Reprinted with permission from Uexpress.
A week after Hurricane Michael made landfall on the Florida Panhandle with astonishing force, rescuers continued to dig bodies from the wreckage of the seaside village of Mexico Beach, now smashed to smithereens. More of the dead were excavated from nearby Panama City, as well as from smaller towns in inland Florida.
But the grisly count didn’t stop with areas near the state’s shoreline. The storm’s fury stretched across Georgia, North Carolina and Virginia, with a death toll at more than 30 so far. The number is expected to rise.
Welcome to the new normal. Even if the depressing news from the recent report of the United Nations’ Intergovernmental Panel on Climate Change didn’t capture your attention, the devastating video footage from Hurricane Michael probably did. And the two are very likely linked.
Climate scientists have said for years now that climate change would bring more extreme weather events. They have not said that global warming caused Hurricane Michael, but several have pointed out that warmer waters almost certainly made its winds stronger. According to their estimates, the waters of the northern Gulf of Mexico were 3 to 5 degrees Fahrenheit hotter than usual for this time of year. Indeed, according to the U.N. report, 93 percent of the excess heat produced by manmade global warming is stored in the oceans.
That means more violent hurricanes. It also means more devastating storm surge because polar ice caps are melting, inundating oceans with more water and raising sea levels. It means heavier rainfall (warmer air holds more moisture) and, therefore, more flooding. But climate change also means more droughts as yearly averages for rainfall decrease.

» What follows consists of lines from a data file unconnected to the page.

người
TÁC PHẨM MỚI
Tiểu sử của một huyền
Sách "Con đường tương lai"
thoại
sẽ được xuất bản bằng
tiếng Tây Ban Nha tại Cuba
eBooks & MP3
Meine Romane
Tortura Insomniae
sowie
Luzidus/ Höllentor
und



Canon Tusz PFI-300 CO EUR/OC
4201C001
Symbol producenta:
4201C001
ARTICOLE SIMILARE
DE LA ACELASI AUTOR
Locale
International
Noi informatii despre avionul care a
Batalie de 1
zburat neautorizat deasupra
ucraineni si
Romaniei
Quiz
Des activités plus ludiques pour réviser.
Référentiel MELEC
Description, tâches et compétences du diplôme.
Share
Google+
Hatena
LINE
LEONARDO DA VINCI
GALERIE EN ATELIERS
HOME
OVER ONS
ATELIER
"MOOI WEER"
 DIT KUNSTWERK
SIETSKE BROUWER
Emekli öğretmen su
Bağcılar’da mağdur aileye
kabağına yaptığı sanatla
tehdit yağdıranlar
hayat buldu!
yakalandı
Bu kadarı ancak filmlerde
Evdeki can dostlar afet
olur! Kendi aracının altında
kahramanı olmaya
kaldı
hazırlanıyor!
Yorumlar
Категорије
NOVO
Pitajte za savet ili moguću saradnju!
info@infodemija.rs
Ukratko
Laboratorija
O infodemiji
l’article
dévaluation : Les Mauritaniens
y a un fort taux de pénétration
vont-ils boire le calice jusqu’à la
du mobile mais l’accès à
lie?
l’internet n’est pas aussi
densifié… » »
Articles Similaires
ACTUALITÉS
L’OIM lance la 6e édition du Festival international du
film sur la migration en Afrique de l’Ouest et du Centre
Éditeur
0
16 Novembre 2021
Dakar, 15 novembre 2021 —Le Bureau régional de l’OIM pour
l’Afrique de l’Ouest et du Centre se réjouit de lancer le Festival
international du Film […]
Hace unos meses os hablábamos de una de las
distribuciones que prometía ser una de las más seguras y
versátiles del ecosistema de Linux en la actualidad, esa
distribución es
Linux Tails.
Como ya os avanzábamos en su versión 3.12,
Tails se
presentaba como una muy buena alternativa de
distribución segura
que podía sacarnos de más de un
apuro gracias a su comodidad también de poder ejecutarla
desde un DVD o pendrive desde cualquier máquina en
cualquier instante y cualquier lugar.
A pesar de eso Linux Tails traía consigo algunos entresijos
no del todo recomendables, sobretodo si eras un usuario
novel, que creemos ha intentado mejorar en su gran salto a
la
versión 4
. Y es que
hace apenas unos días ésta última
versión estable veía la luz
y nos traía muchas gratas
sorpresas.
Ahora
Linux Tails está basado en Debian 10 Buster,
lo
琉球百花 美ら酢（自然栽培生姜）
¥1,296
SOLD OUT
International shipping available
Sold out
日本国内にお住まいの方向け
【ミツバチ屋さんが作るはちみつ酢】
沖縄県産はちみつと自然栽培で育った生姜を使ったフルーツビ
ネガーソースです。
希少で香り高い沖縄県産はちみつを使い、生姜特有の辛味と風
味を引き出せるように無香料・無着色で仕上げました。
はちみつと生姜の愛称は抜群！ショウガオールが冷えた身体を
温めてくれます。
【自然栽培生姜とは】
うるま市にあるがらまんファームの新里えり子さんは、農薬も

And then it gets much, much worse, according to the U.N. report. As agriculture is threatened by both flooding and droughts, food shortages will worsen, as will poverty. Worldwide instability will increase as populations war over food and water and as migrants move in search of better climates. Coastal areas will continue to be battered by violent storms, and some low-lying areas will be lost to rising seas. All of that could start to happen in the next two decades, the U.N. panel said.

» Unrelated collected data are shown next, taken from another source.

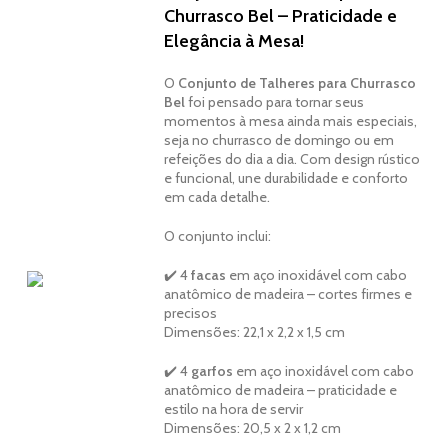
Churrasco Bel – Praticidade e
Elegância à Mesa!
O
Conjunto de Talheres para Churrasco
Bel
foi pensado para tornar seus
momentos à mesa ainda mais especiais,
seja no churrasco de domingo ou em
refeições do dia a dia. Com design rústico
e funcional, une durabilidade e conforto
em cada detalhe.
O conjunto inclui:
✔️ 4
facas
em aço inoxidável com cabo
anatômico de madeira – cortes firmes e
precisos
Dimensões: 22,1 x 2,2 x 1,5 cm
✔️ 4
garfos
em aço inoxidável com cabo
anatômico de madeira – praticidade e
estilo na hora de servir
Dimensões: 20,5 x 2 x 1,2 cm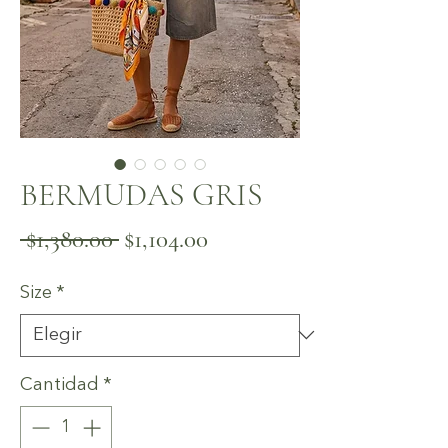
BERMUDAS GRIS
Precio
Precio
 $1,380.00 
$1,104.00
de
Size
*
oferta
Cantidad
*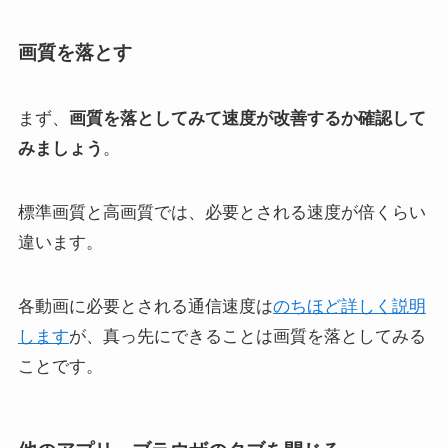
画質を落とす
まず、
画質を落としてみて速度が改善するか確認して
みましょう
。
標準画質と高画質では、必要とされる速度が倍くらい
違います。
各動画に必要とされる通信速度は
のちほど詳しく説明
します
が、真っ先にできることは画質を落としてみる
ことです。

Again, just take a look at what’s going on right here in the United States. Even as emergency crews continued their efforts to assist stricken residents in Florida, others were called to rescue central Texas residents overwhelmed by flooding from the Llano River, which crested at twice the level for flooding after several days of pouring rain. Roadways were flooded, bridges washed out, homes destroyed. Houston, of course, is still recovering from the catastrophic flooding that followed Hurricane Harvey, which struck last year.
The devastation has been severe enough to persuade even some in the conservative political camp, where flat-earthers have reigned supreme, that climate scientists are correct. An Elon University poll taken after North Carolina was drubbed by Hurricane Florence showed that 37 percent of the state’s Republicans believe global warming is likely to negatively affect the state — up from 13 percent in 2017.
A similar political phenomenon is taking place in Australia, where huge swaths of agricultural and cattle country have been wracked by drought for years. According to published reports, Fiona Simson, president of the National Farmers Federation in that country, recently declared that climate change makes droughts worse. “We absolutely have to talk about it,” she said.
But too many politicians — in Australia, the leading coal exporter, and in the United States — have been bought off by the fossil fuel industry. They have refused to take the steps required to ameliorate the damage from global warming. President Donald Trump, you’ll remember, withdrew from the Paris accords, in which most of the nations of the world agreed to limit carbon emissions. A few months ago, former Australian Prime Minister Malcolm Turnbull was ousted over his proposals to limit greenhouse gases.
Eventually, the global catastrophe will be too devastating for any but the most obtuse to deny. By then, however, it may be too late to do anything about it.